Anyway he came in (thankfully) while I was at lunch, and demanded that he be able to buy the book again at half price, which I suppose was his idea of a compromise. Verity said no, and he had a go at her in front of a queue of customers, and then came back five minutes later to say that, actually, he’d found the book and - sorry.

It seemed a very odd way of going about things. I began to wonder if he was a ‘mystery shopper’, testing our manner of dealing with awkward customers. If that were true, it would make me feel like shooting someone from head office. Even more than I normally do. The fact that it even springs to mind perhaps suggests something about the relations between shop floor and management. The other day we were told to be understanding if people from the accounts department were short with us, because they’re understaffed. Does that mean that we, fighting off customers and trying to avoid being crushed by enormous deliveries, are free to be ‘short’ with them when they ring to ask for a receipt from 1974?

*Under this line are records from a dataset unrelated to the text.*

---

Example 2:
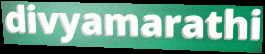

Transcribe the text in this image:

divyamarathi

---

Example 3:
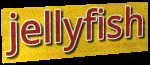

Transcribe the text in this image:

jellyfish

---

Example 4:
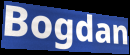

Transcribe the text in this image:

Bogdan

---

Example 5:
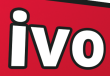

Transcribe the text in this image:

ivo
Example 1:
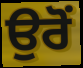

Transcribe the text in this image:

ਉਰੋਂ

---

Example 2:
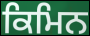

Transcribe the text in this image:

ਕਿਮਿਨ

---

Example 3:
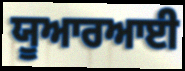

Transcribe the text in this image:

ਯੂਆਰਆਈ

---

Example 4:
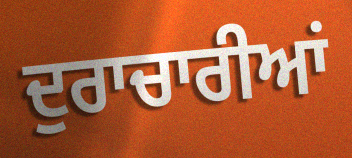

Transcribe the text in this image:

ਦੁਰਾਚਾਰੀਆਂ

Clearly, I exaggerate somewhat. Still, this feels like the start of a war. Next Wednesday, one of ‘them’ is coming to do an audit, so I suppose we’ll be compelled to go hunting through all those cardboard boxes we’ve stuffed the old paperwork into. Well it isn’t as if they aren’t labelled. On one of them, I noticed the other day, I’ve scrawled in marker pen: ‘Junely’. See, we’ve even invented a new month, we must be on top of things. Although I imagine this auditor will be after more recent stuff, from Augember or even Septober.

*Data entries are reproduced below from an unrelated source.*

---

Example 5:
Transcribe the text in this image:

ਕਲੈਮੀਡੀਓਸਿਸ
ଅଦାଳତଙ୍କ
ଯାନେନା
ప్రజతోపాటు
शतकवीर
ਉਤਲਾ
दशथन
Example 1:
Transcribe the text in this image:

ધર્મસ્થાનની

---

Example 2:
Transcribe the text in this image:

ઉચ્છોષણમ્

My attempts to promote Pets With Tourette's have come to naught, sadly, due to resistance from decent-minded members of staff. It’s a shame, because I had a whole advertising campaign worked out, complete with a slogan (‘Every home should have one’) and a jingle based on Roxette’s Dressed For Success but with the lyrics - obviously - changed to ‘I wanna get Pets/With Tourette's’) and even a whole Get Selling-type initiative in which staff pepper their sales patter (such as it is) with obscenities. Those of us who have always found it hard to say ‘You can take your card’ at the end of a transaction without adding ‘And you can shove it up your fucking arse’ will be gratified.

Unfortunately, this is just the kind of thing head office frown on. The boring bastards.